I found a set of very reasonably priced winter tires on 5x100 Subaru wheels. I couldn't tell you the offset, all that I know is they're 5x100 and 15". Odds of these fitting my MK4 Golf?


----------



## JDriver1.8t (May 20, 2005)

*Re: Subaru wheels, will the fit? (Tony Lane)*

it depends on the hub bore. VW is 57.1mm


----------



## Tony Lane (Dec 1, 2007)

Thanks man! Subaru hub bore is 56.1mm across the board afaik. 

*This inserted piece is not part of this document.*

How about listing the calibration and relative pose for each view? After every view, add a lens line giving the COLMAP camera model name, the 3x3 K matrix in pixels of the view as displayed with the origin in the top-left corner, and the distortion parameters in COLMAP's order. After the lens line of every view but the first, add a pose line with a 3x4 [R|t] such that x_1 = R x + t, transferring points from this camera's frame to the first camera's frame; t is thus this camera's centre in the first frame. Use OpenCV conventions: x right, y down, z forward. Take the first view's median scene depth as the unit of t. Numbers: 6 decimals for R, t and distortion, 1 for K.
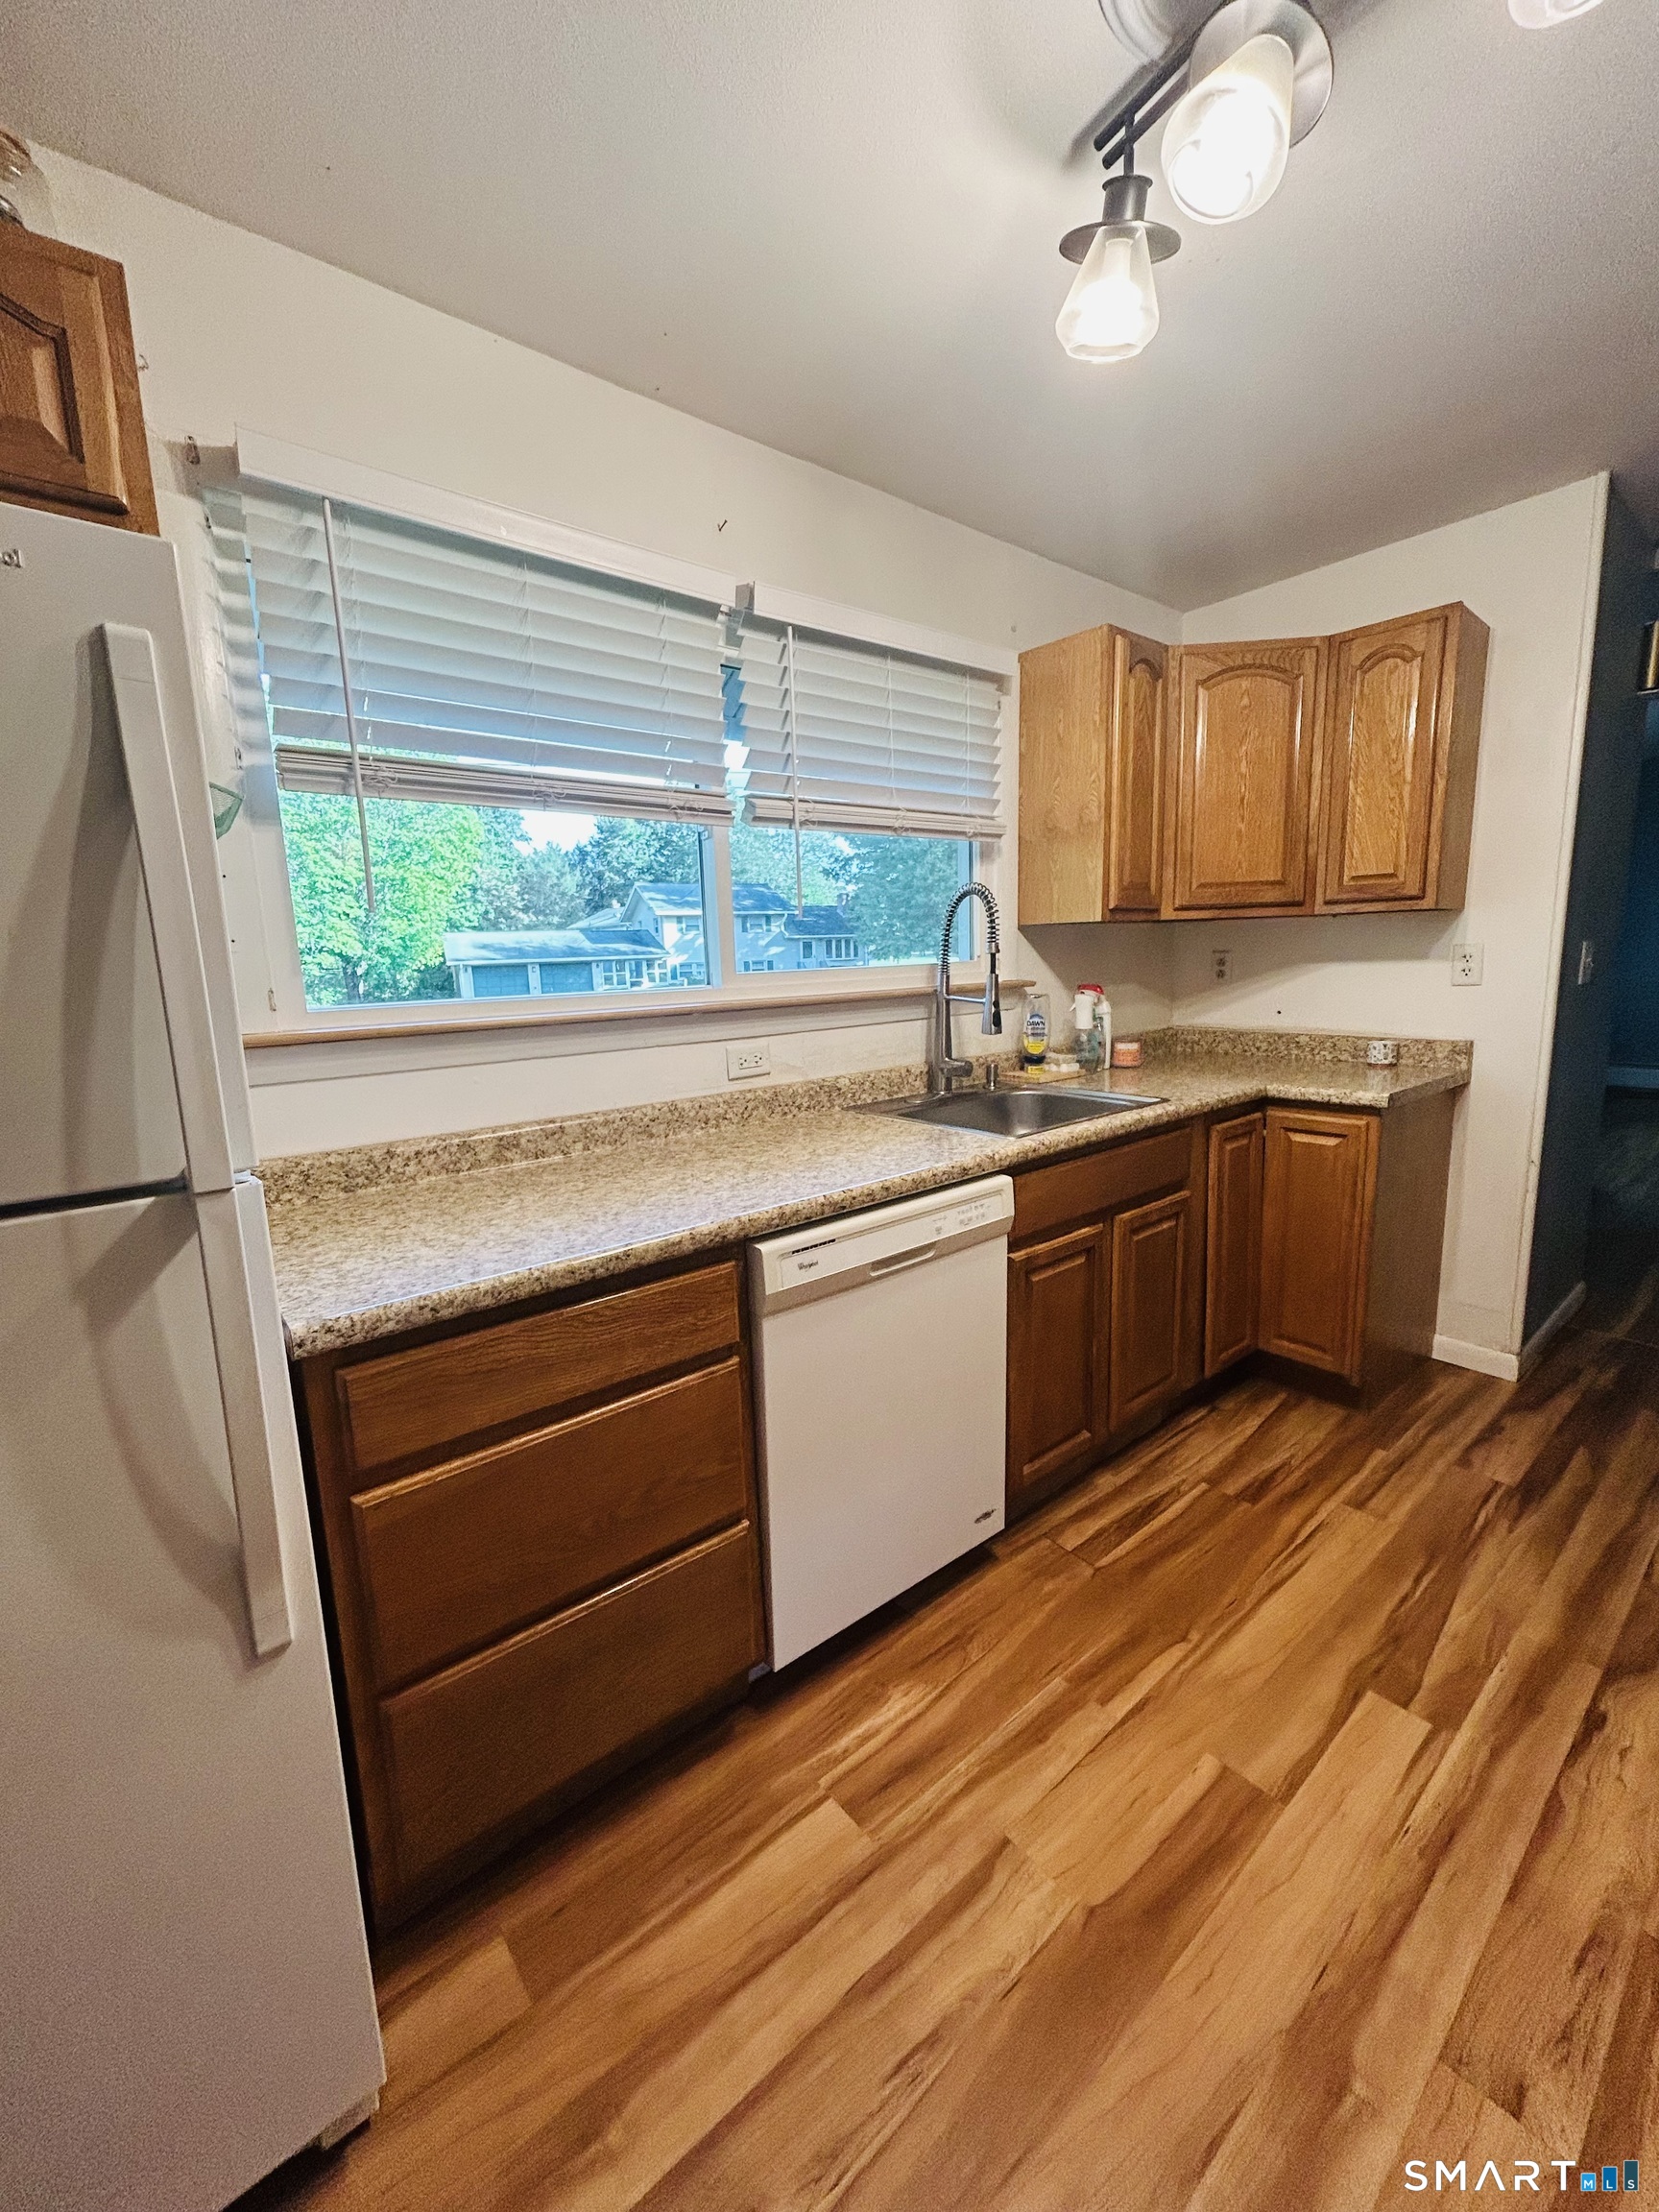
lens RADIAL K [[891.3, 0, 813.5], [0, 891.3, 1096.6], [0, 0, 1]] dist [-0.001361, -0.000679]
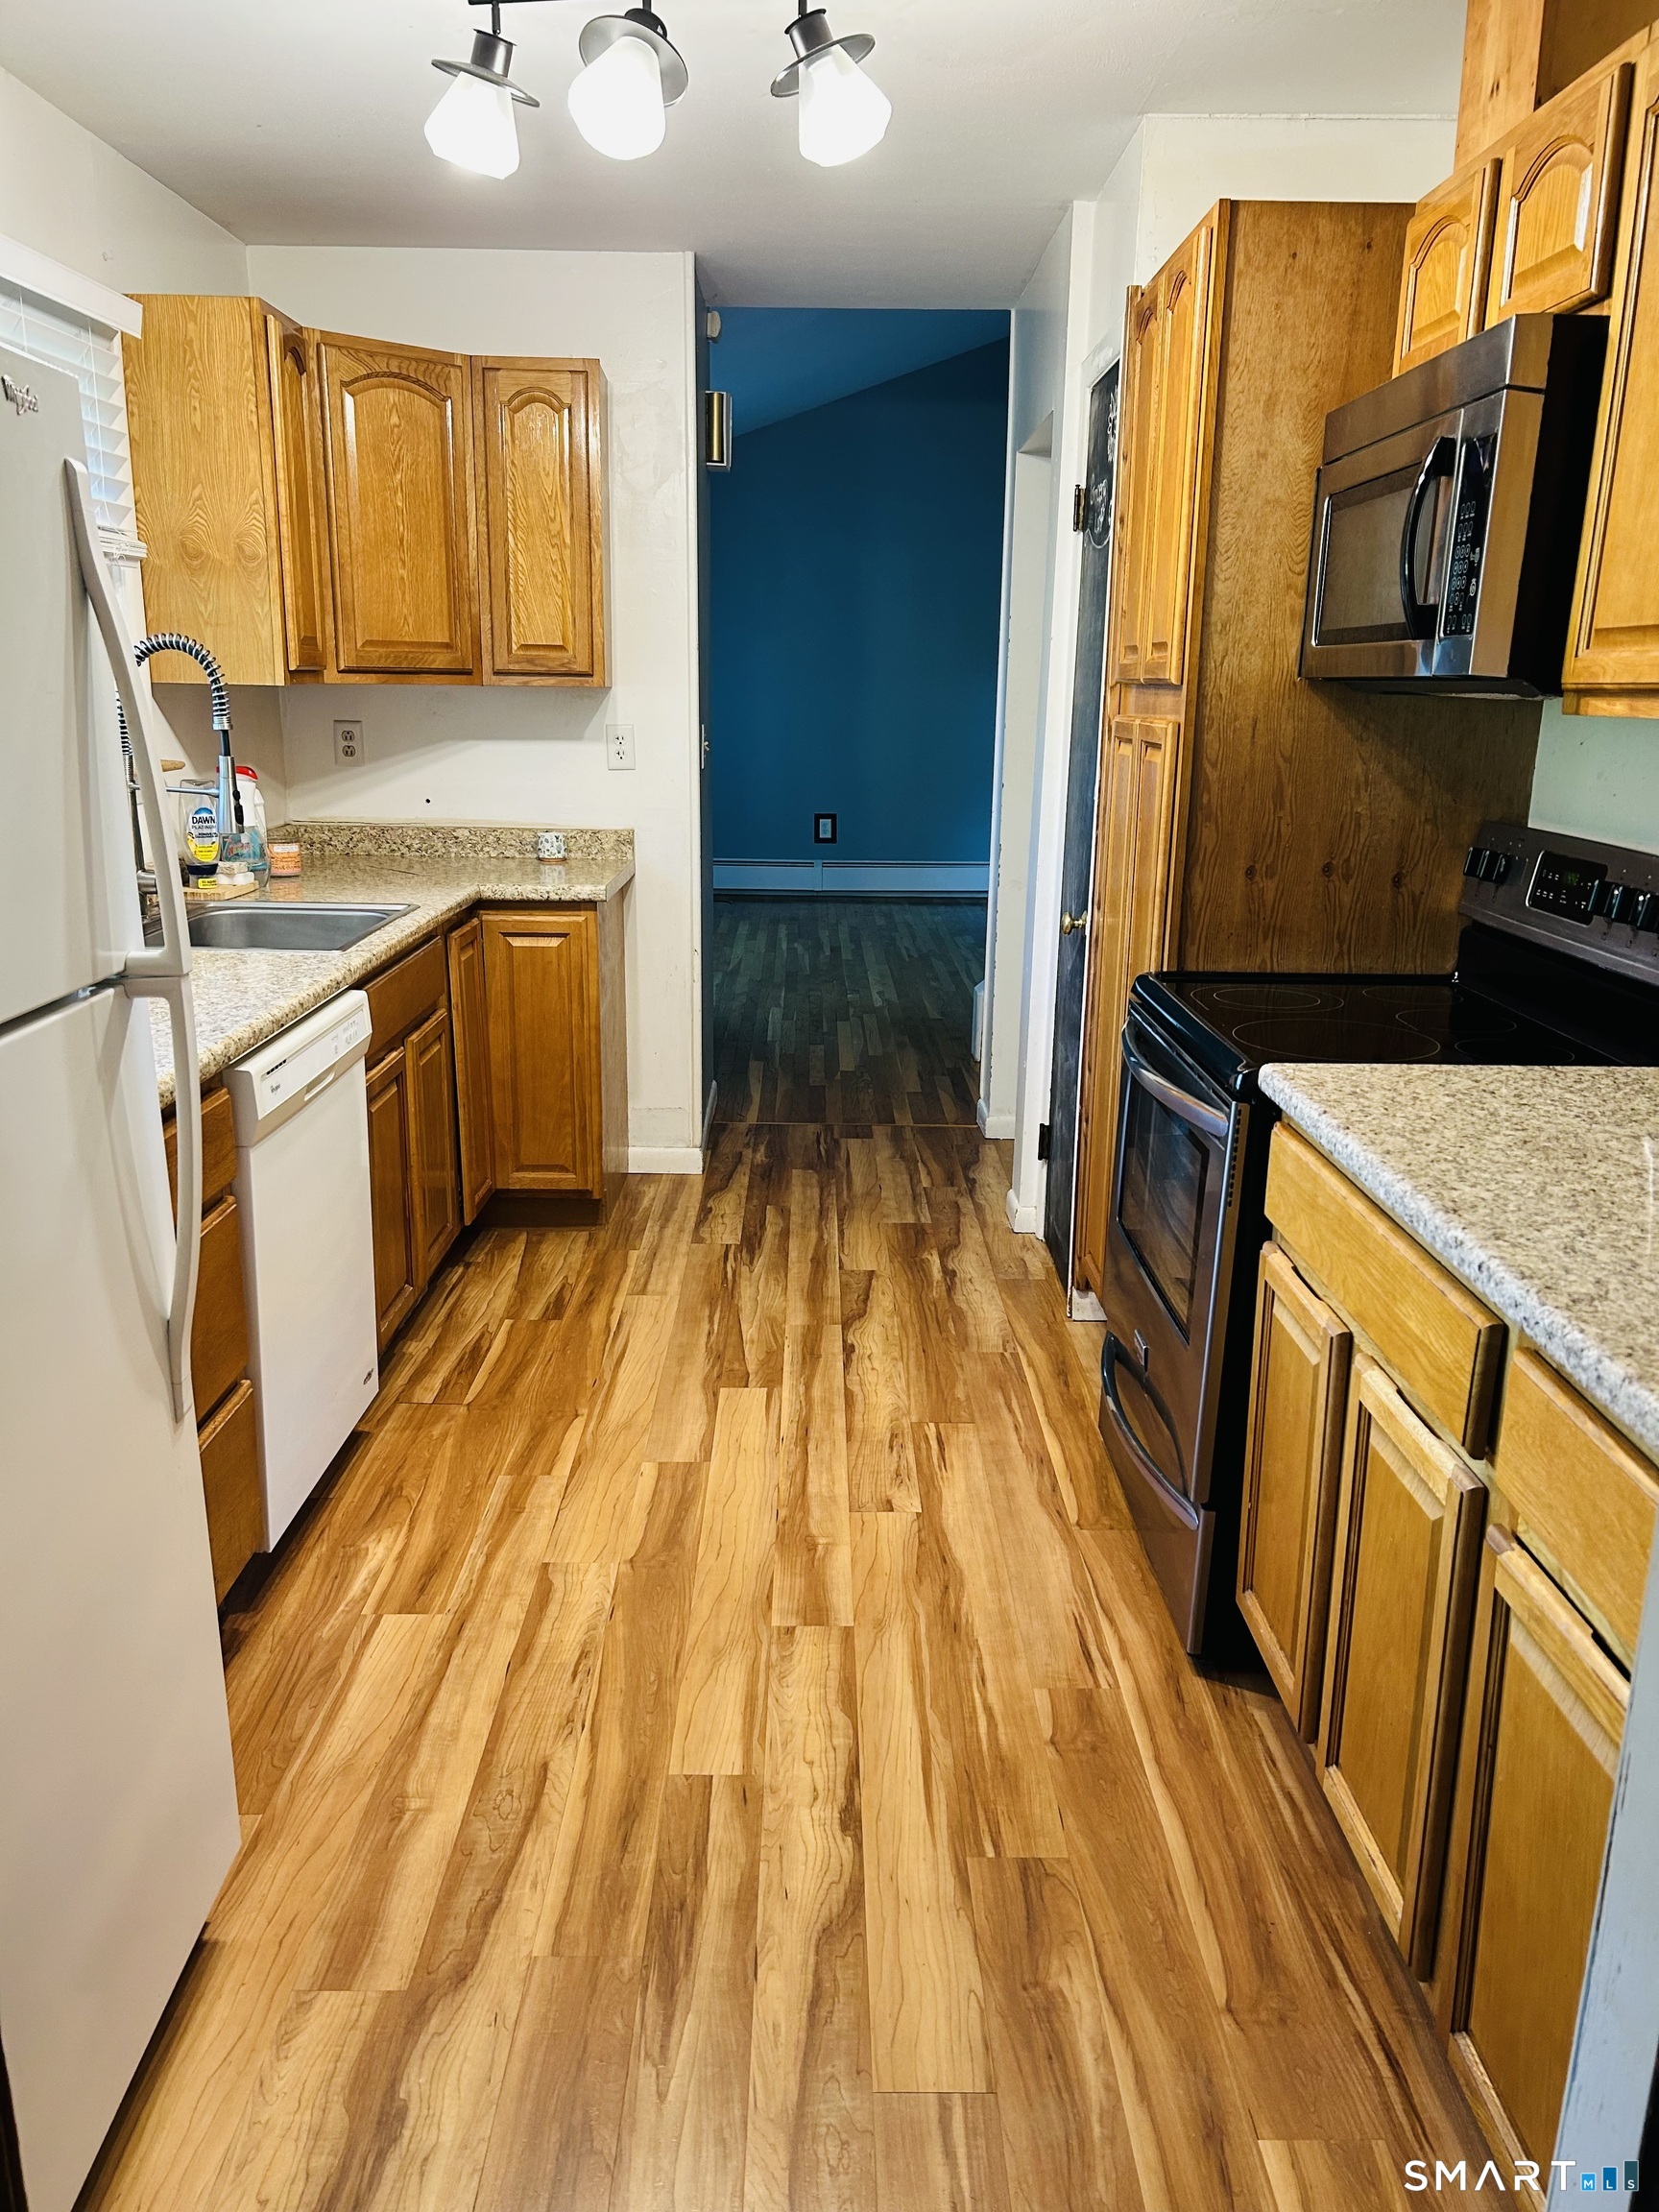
lens RADIAL K [[1668.8, 0, 831.9], [0, 1668.8, 1112.2], [0, 0, 1]] dist [0.015086, -0.019423]
pose [[0.625274, -0.155431, 0.764771, -0.646852], [0.087155, 0.987743, 0.129490, 0.028067], [-0.775524, -0.014313, 0.631156, -0.351454]]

_Modified by Tony Lane at 3:21 PM 10-12-2009_


----------



## dennisgli (May 17, 2003)

*Re: Subaru wheels, will the fit? (Tony Lane)*

What size bolts do they take?


----------



## Tony Lane (Dec 1, 2007)

5x100


----------



## JettaGT8V80 (Jun 12, 2003)

*Re: (Tony Lane)*

most jdm cars use a 12mm bolt not the 14mm that vw has switched over to 
the hub bore is smaller if they are in fact oem subie wheels you will need to have the hub made bigger to fit them


----------



## dennisgli (May 17, 2003)

*Re: Subaru wheels, will the fit? (Tony Lane)*


_Quote, originally posted by *Tony Lane* »_5x100

That's the bolt pattern not the bolt size.


----------



## Tony Lane (Dec 1, 2007)

*Re: Subaru wheels, will the fit? (dennisgli)*

My bad, I have no idea what the bolt size is.


----------